No hay reflexiones sobre la muerte que valgan hoy. Ya sabes, todo está dicho, lo demás se me antoja superfluo o demasiado teatral.
Aquí no hay lugar para interpretaciones fallidas, ni dolor. Dolor por los que ya no están en general, por los que están y no están.
Supongo que 10 grados menos nos darían la sensación de estar justo donde se debe conservar la muerte: sea un anfiteatro o un cementerio o el refrigerador de la cocina.
Encontré un cadáver cuando tenía 4 años y supongo que nunca se lo perdoné: no te puedes meter de pronto, así, en la vida de alguien; sobre todo si tienes esa pinta de animal muerto. Es difícil asimilar el proceso que te lleva a ese lugar: sobre la charola amarilla, justo detrás de la cebolla, junto al cartón de leche.

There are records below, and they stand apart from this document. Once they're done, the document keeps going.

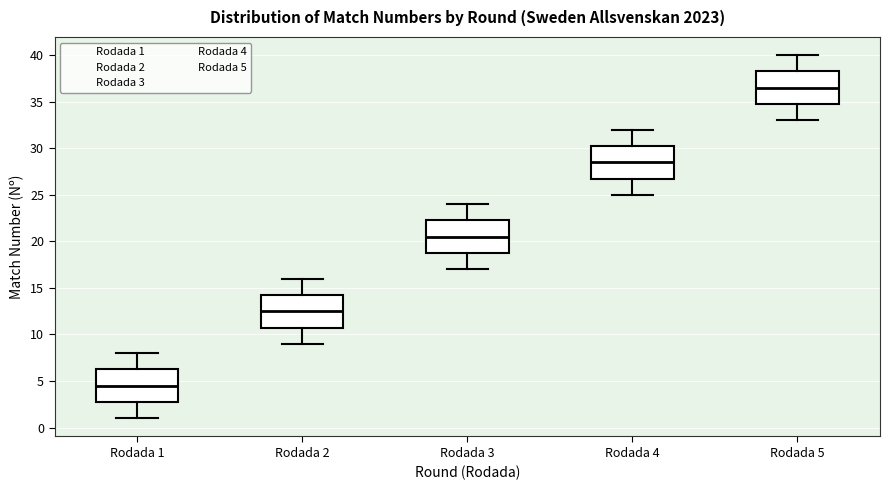

Which box's median line is the highest?

Rodada 5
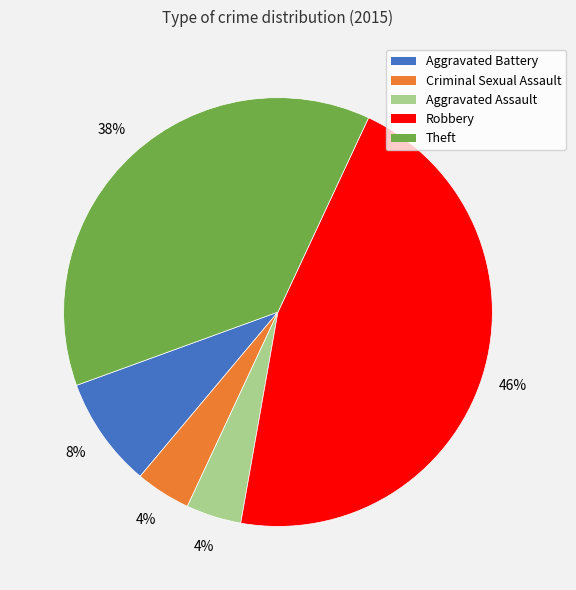

How many segments does this pie chart have?

5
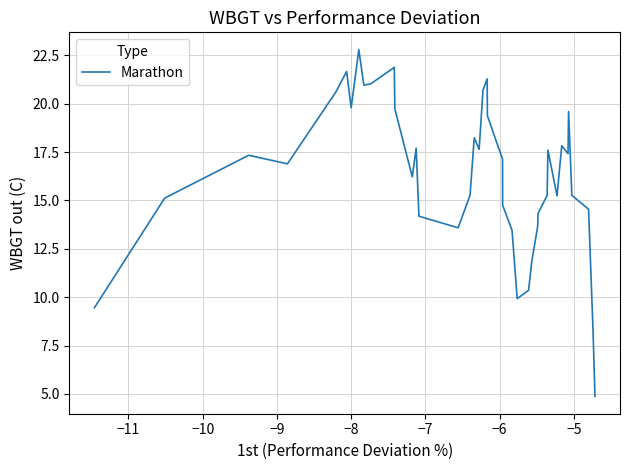

What is the minimum value shown in the chart?

4.9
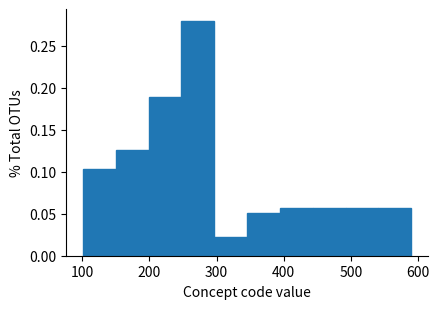

Reading left to right, transcribe this chart: for each bar, give the range it covers on the x-axis and its height. Neither the bar edges nor the heights are printed on the chart, so give them approximately, as read against the axes.

100 to 150: 0.105
150 to 200: 0.125
200 to 250: 0.190
250 to 300: 0.280
300 to 350: 0.025
350 to 390: 0.050
390 to 440: 0.055
440 to 490: 0.055
490 to 540: 0.055
540 to 590: 0.055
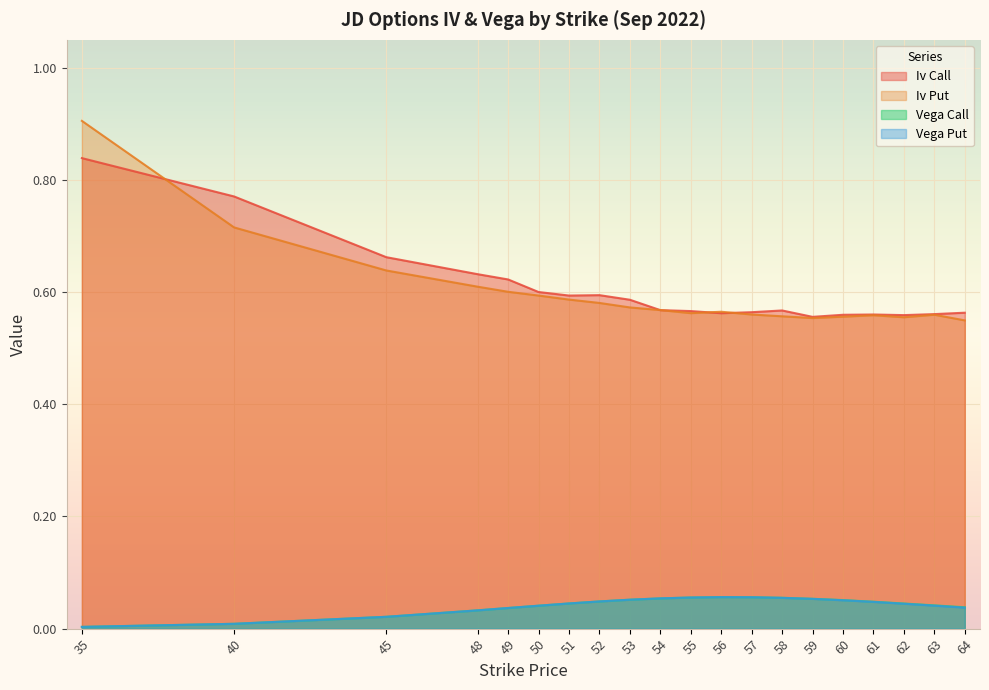

Reading left to right, transcribe all the data shown in this chart.

iv_call: 0.8	0.8	0.7	0.6	0.6	0.6	0.6	0.6	0.6	0.6	0.6	0.6	0.6	0.6	0.6	0.6	0.6	0.6	0.6	0.6
iv_put: 0.9	0.7	0.6	0.6	0.6	0.6	0.6	0.6	0.6	0.6	0.6	0.6	0.6	0.6	0.6	0.6	0.6	0.6	0.6	0.5
vega_call: 0.0	0.0	0.0	0.0	0.0	0.0	0.0	0.0	0.1	0.1	0.1	0.1	0.1	0.1	0.1	0.1	0.0	0.0	0.0	0.0
vega_put: 0.0	0.0	0.0	0.0	0.0	0.0	0.0	0.0	0.1	0.1	0.1	0.1	0.1	0.1	0.1	0.1	0.0	0.0	0.0	0.0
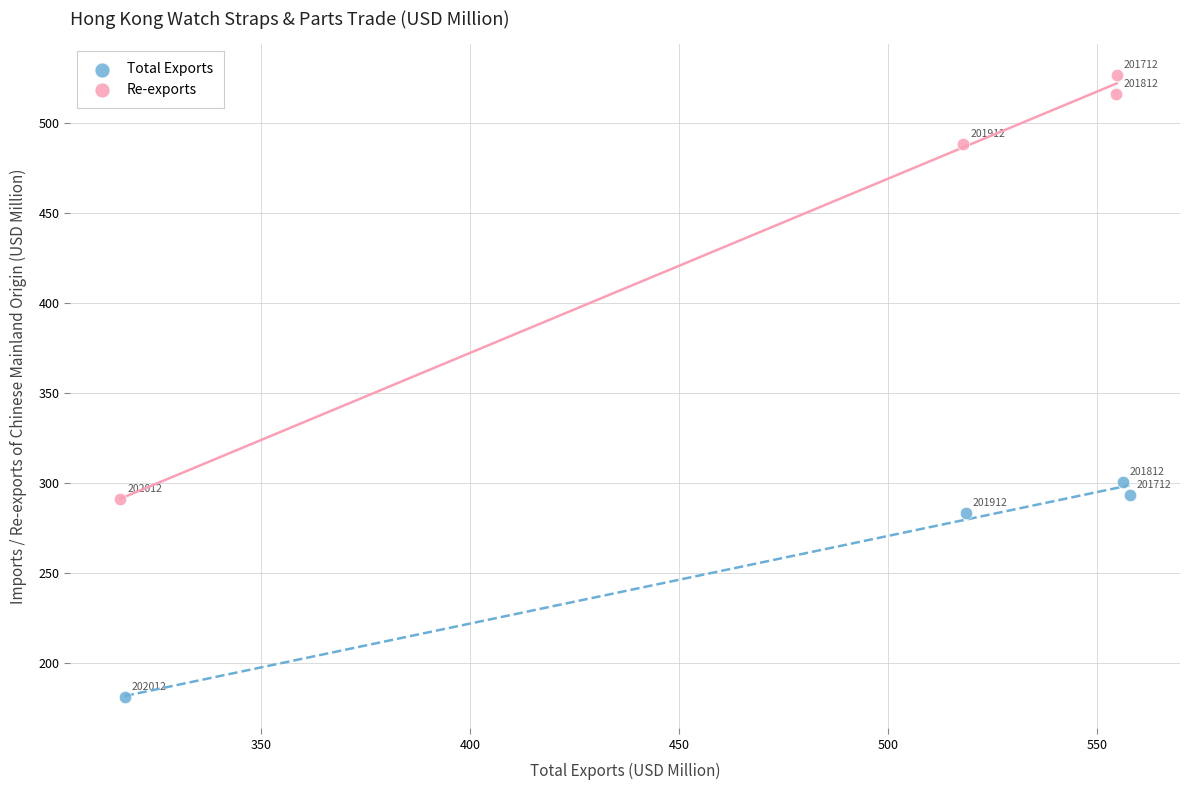

Which series contains the highest Y value?

Re-exports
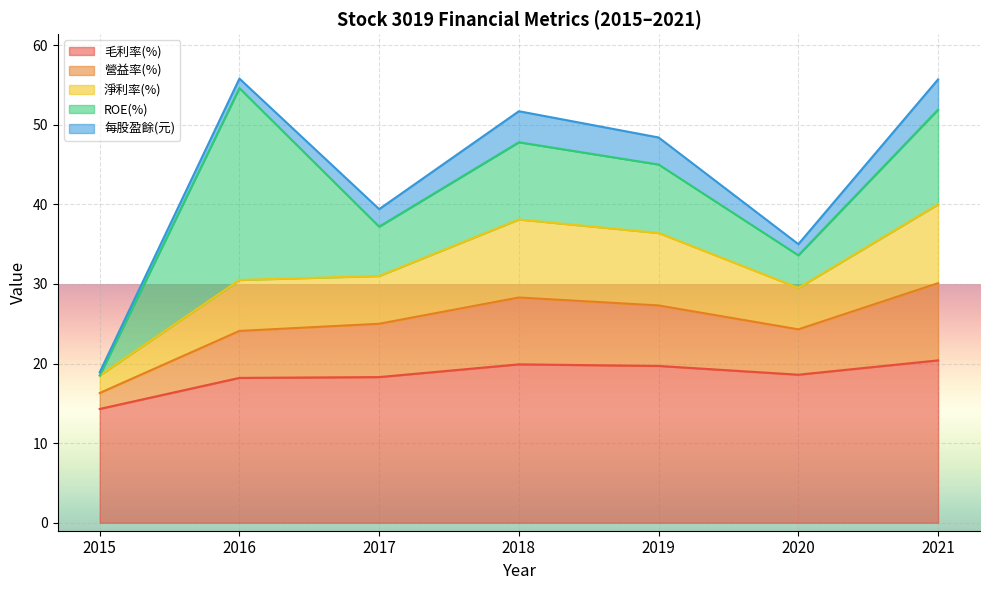

What is the total value across all series at 2021?

55.7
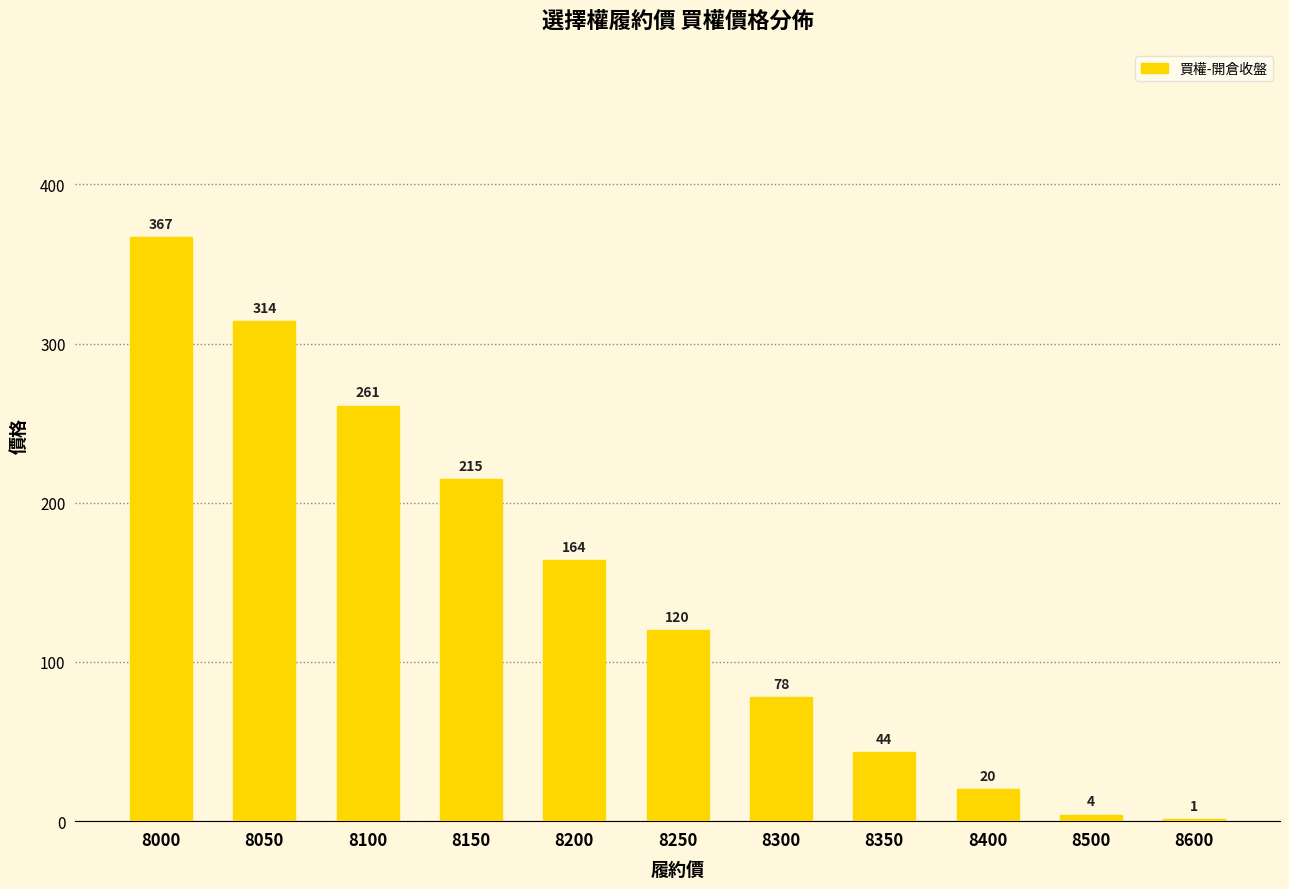

Between 8600 and 8150, which is larger?

8150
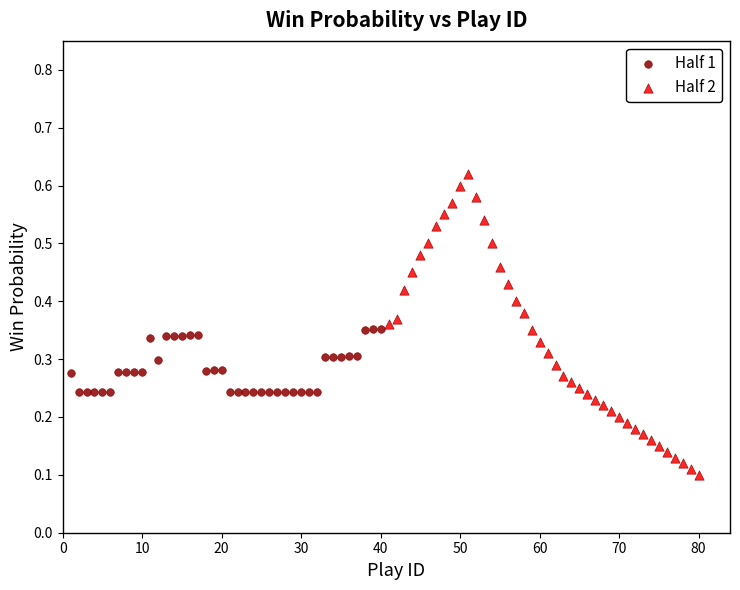

Which series reaches the minimum Y coordinate?

Half 2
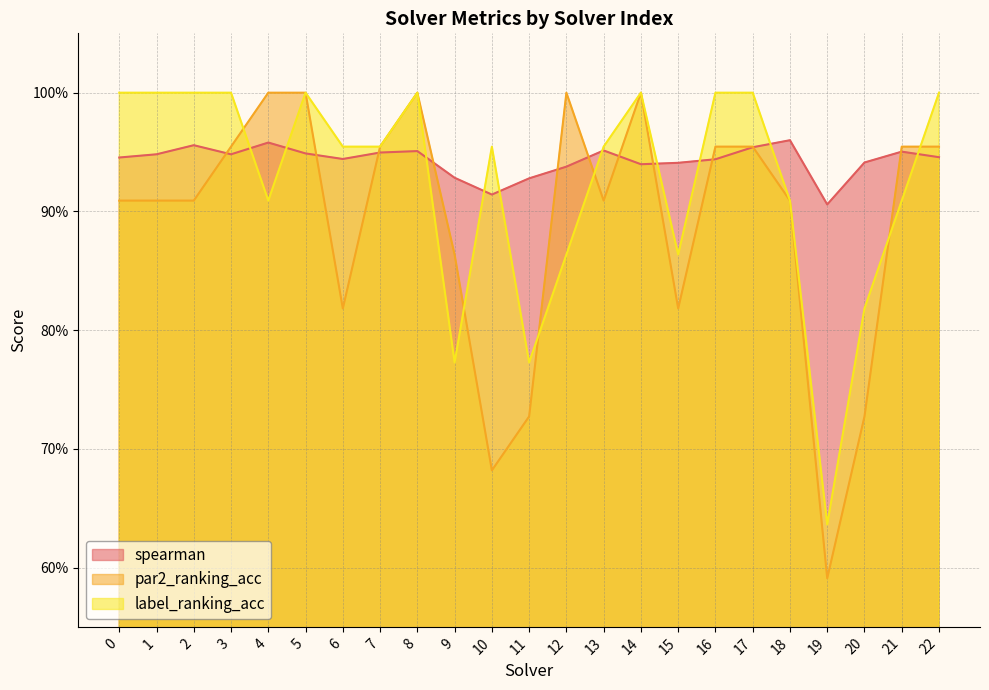

Reading left to right, transcribe all the data shown in this chart.

spearman: 0=0.9	1=0.9	2=1.0	3=0.9	4=1.0	5=0.9	6=0.9	7=0.9	8=1.0	9=0.9	10=0.9	11=0.9	12=0.9	13=1.0	14=0.9	15=0.9	16=0.9	17=1.0	18=1.0	19=0.9	20=0.9	21=1.0	22=0.9
par2_ranking_acc: 0=0.9	1=0.9	2=0.9	3=1.0	4=1.0	5=1.0	6=0.8	7=1.0	8=1.0	9=0.9	10=0.7	11=0.7	12=1.0	13=0.9	14=1.0	15=0.8	16=1.0	17=1.0	18=0.9	19=0.6	20=0.7	21=1.0	22=1.0
label_ranking_acc: 0=1.0	1=1.0	2=1.0	3=1.0	4=0.9	5=1.0	6=1.0	7=1.0	8=1.0	9=0.8	10=1.0	11=0.8	12=0.9	13=1.0	14=1.0	15=0.9	16=1.0	17=1.0	18=0.9	19=0.6	20=0.8	21=0.9	22=1.0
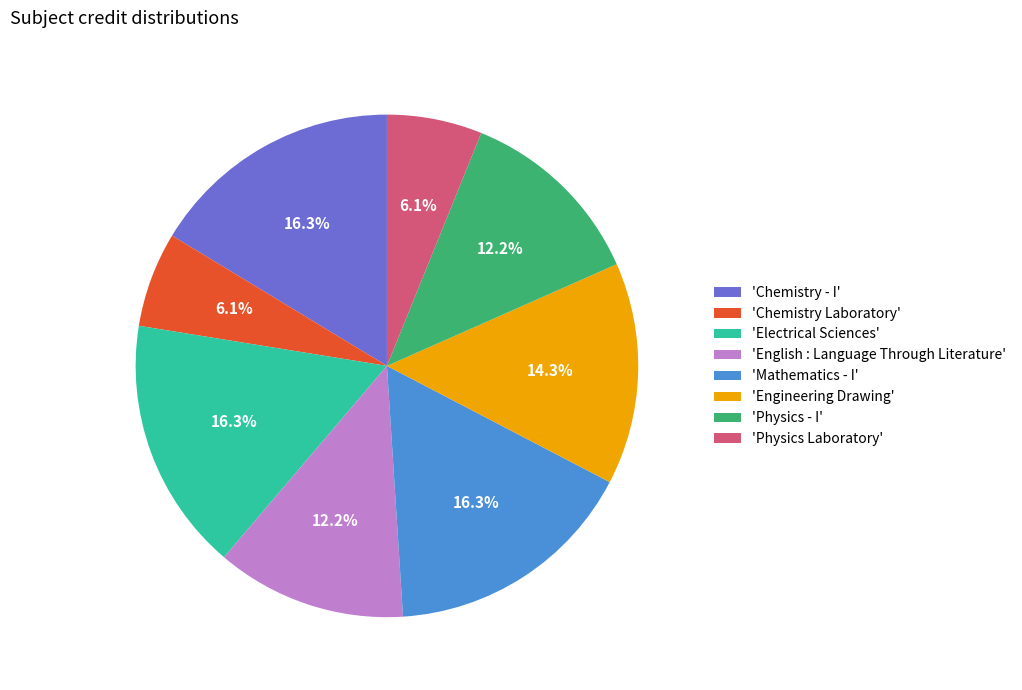

How much of the chart is everything except 'Physics Laboratory'?

93.9%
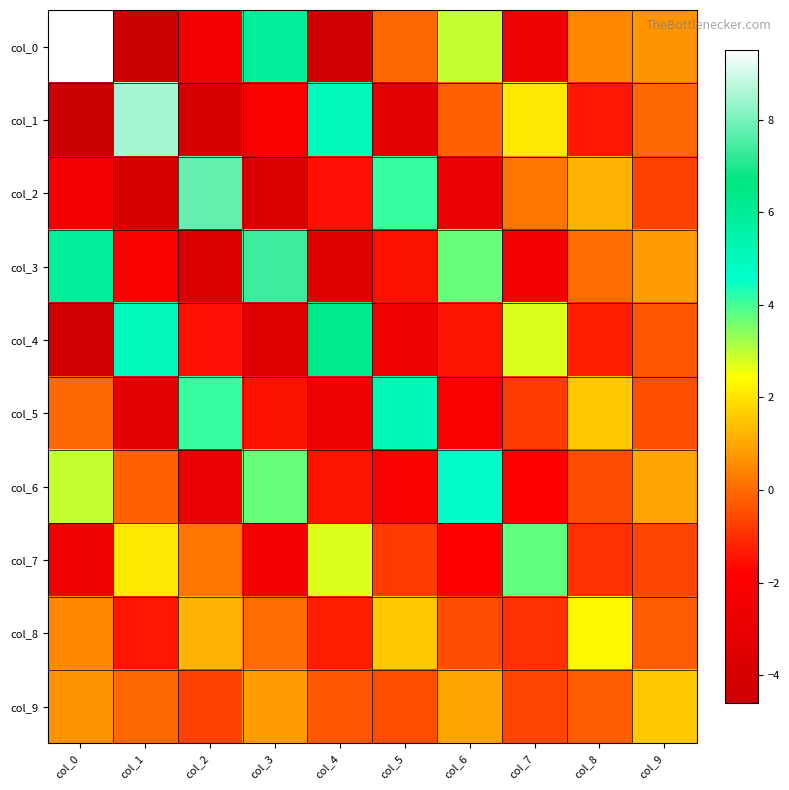

Reading right to left, list all the values displayed in this chart.

col_0: col_9=0.7	col_8=0.5	col_7=-2.6	col_6=2.9	col_5=-0.1	col_4=-4.3	col_3=5.9	col_2=-2.3	col_1=-4.6	col_0=9.5
col_1: col_9=-0.0	col_8=-1.4	col_7=2.1	col_6=-0.2	col_5=-3.3	col_4=5.0	col_3=-2.1	col_2=-3.9	col_1=8.5	col_0=-4.6
col_2: col_9=-0.7	col_8=1.2	col_7=0.2	col_6=-2.9	col_5=4.1	col_4=-1.5	col_3=-3.8	col_2=7.8	col_1=-3.9	col_0=-2.3
col_3: col_9=0.8	col_8=0.0	col_7=-2.4	col_6=3.7	col_5=-1.5	col_4=-3.4	col_3=7.3	col_2=-3.8	col_1=-2.1	col_0=5.9
col_4: col_9=-0.3	col_8=-1.3	col_7=2.7	col_6=-1.4	col_5=-2.5	col_4=6.3	col_3=-3.4	col_2=-1.5	col_1=5.0	col_0=-4.3
col_5: col_9=-0.5	col_8=1.5	col_7=-0.8	col_6=-2.1	col_5=5.2	col_4=-2.5	col_3=-1.5	col_2=4.1	col_1=-3.3	col_0=-0.1
col_6: col_9=0.9	col_8=-0.5	col_7=-1.9	col_6=4.7	col_5=-2.1	col_4=-1.4	col_3=3.7	col_2=-2.9	col_1=-0.2	col_0=2.9
col_7: col_9=-0.6	col_8=-1.0	col_7=3.8	col_6=-1.9	col_5=-0.8	col_4=2.7	col_3=-2.4	col_2=0.2	col_1=2.1	col_0=-2.6
col_8: col_9=-0.2	col_8=2.3	col_7=-1.0	col_6=-0.5	col_5=1.5	col_4=-1.3	col_3=0.0	col_2=1.2	col_1=-1.4	col_0=0.5
col_9: col_9=1.5	col_8=-0.2	col_7=-0.6	col_6=0.9	col_5=-0.5	col_4=-0.3	col_3=0.8	col_2=-0.7	col_1=-0.0	col_0=0.7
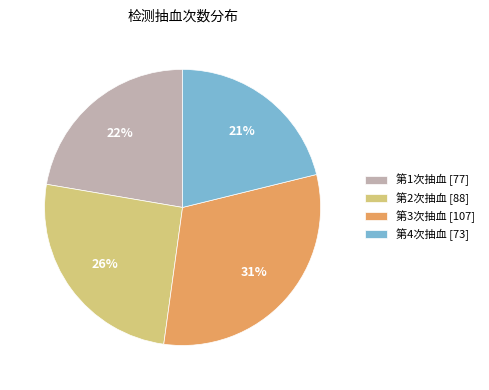

True or false: 第3次抽血 [107] accounts for 31% of the total.

True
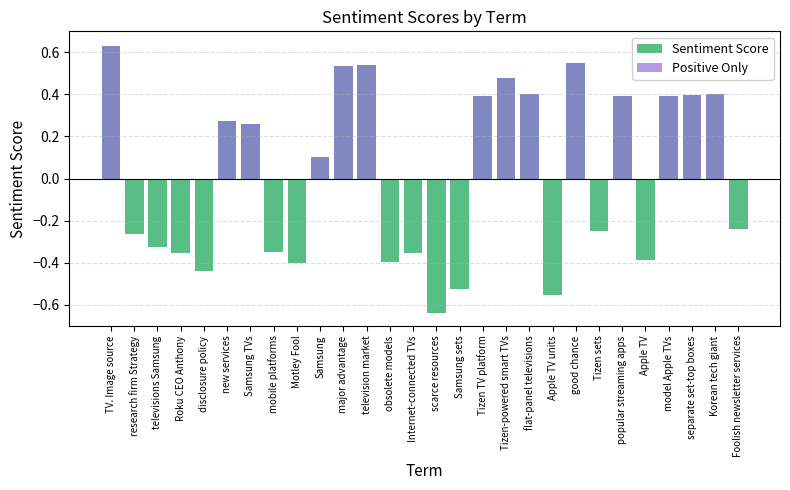

The Positive Only series shows 0.2 at televisions Samsung. True or false?

False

Mientras que los demás detalles se han vuelto difusos, el olor es lo más penetrante, lo único que consigue conservar un lugar especial en los recuerdos; un sitio privilegiado muy cerca de la nausea y la aversión.
Un día, presencias el espectáculo de la sangre que brota liberada por el golpe del hacha, la vida cambia y entiendes tantas cosas. Luego viene el agua hirviendo, pero eso es más peligroso y un poco menos estrafalario.
Quisiera encontrar cosas donde no las hay y ver, más allá del cartel de una película, situaciones que no existen. Todo cambia en un momento, excepto la muerte; esa siempre es la misma, con su sombrero de ala ancha, garbancera.